++++ INFORMATION SUPPLIED ++++

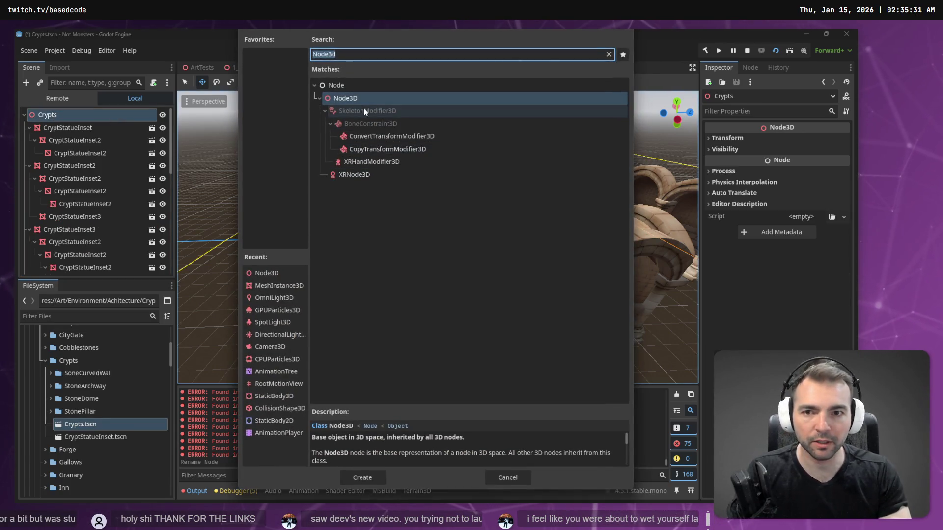
{"action": "key", "text": "BackSpace"}
{"action": "key", "text": "BackSpace"}
{"action": "key", "text": "BackSpace"}
{"action": "type", "text": "parallax"}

++++

* WORK TO BE COMPLETED *
The full listing above, duplicated exactly and without its pictures, is the answer.

* SOLUTION FOR THIS EXERCISE *
{"action": "key", "text": "BackSpace"}
{"action": "key", "text": "BackSpace"}
{"action": "key", "text": "BackSpace"}
{"action": "type", "text": "parallax"}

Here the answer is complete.